Whitening-based Contrastive Learning of Sentence Embeddings

This paper presents a whitening-based contrastive learning method for sentence embedding learning (WhitenedCSE), which combines contrastive learning with a novel shuffled group whitening. Generally, contrastive learning pulls distortions of a single sample (i.e., positive samples) close and push negative samples far away, correspondingly facilitating the alignment and uniformity in the feature space. A popular alternative to the "pushing'' operation is whitening the feature space, which scatters all the samples for uniformity. Since the whitening and the contrastive learning have large redundancy w.r.t. the uniformity, they are usually used separately and do not easily work together. For the first time, this paper integrates whitening into the contrastive learning scheme and facilitates two benefits. 1) Better uniformity. We find that these two approaches are not totally redundant but actually have some complementarity due to different uniformity mechanism. 2) Better alignment. We randomly divide the feature into multiple groups along the channel axis and perform whitening independently within each group. By shuffling the group division, we derive multiple distortions of a single sample and thus increase the positive sample diversity. Consequently, using multiple positive samples with enhanced diversity further improves contrastive learning due to better alignment. Extensive experiments on seven semantic textual similarity tasks show our method achieves consistent improvement over the contrastive learning baseline and sets new states of the art, e.g., 78.78\% (+2.53\% based on BERT\ba) Spearman correlation on STS tasks.
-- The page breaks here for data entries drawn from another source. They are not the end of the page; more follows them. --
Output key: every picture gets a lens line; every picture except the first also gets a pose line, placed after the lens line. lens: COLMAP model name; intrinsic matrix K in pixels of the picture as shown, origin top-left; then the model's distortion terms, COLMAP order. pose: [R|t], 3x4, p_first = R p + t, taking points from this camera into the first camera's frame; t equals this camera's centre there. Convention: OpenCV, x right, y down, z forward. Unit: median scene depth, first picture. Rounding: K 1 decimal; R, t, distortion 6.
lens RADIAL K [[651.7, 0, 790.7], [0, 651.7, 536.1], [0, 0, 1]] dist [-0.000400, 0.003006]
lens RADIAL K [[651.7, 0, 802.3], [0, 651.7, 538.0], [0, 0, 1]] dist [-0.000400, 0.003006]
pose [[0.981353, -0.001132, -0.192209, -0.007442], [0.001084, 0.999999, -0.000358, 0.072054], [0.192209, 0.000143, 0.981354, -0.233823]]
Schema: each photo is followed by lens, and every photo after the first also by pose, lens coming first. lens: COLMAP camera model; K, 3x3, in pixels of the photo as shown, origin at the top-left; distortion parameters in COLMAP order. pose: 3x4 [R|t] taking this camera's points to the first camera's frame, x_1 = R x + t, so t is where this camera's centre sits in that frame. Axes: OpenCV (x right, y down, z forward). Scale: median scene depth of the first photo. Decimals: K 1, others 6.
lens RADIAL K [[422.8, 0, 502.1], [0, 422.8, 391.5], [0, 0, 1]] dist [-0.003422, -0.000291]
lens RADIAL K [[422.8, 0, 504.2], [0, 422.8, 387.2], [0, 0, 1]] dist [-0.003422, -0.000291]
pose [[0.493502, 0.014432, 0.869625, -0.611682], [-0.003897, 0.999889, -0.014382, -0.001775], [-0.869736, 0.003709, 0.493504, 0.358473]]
翻译：本文提出了一种基于白化的对比学习句子嵌入方法（WhitenedCSE），该方法将对比学习与一种新颖的乱序分组白化技术相结合。通常，对比学习会拉近单个样本的扭曲版本（即正样本），同时推远负样本，从而在特征空间中促进对齐性和均匀性。对于“推远”操作，一个流行的替代方案是特征空间白化，它通过分散所有样本来实现均匀性。由于白化和对比学习在均匀性方面存在较大冗余，它们通常被分开使用，难以协同工作。本文首次将白化整合到对比学习框架中，并带来两大优势：1）更好的均匀性。我们发现这两种方法并非完全冗余，由于均匀性机制不同，它们实际上存在一定的互补性。2）更好的对齐性。我们将特征沿通道轴随机划分为多个分组，并在每个分组内独立进行白化。通过打乱分组划分，我们为单个样本生成多个扭曲版本，从而增加正样本多样性。因此，具有增强多样性的多正样本进一步提升了对比学习的对齐效果。在七个语义文本相似度任务上的大量实验表明，我们的方法在对比学习基线基础上实现了一致性提升，并取得了新的最优结果，例如在STS任务上Spearman相关系数达到78.78%（基于BERT\ba提升2.53%）。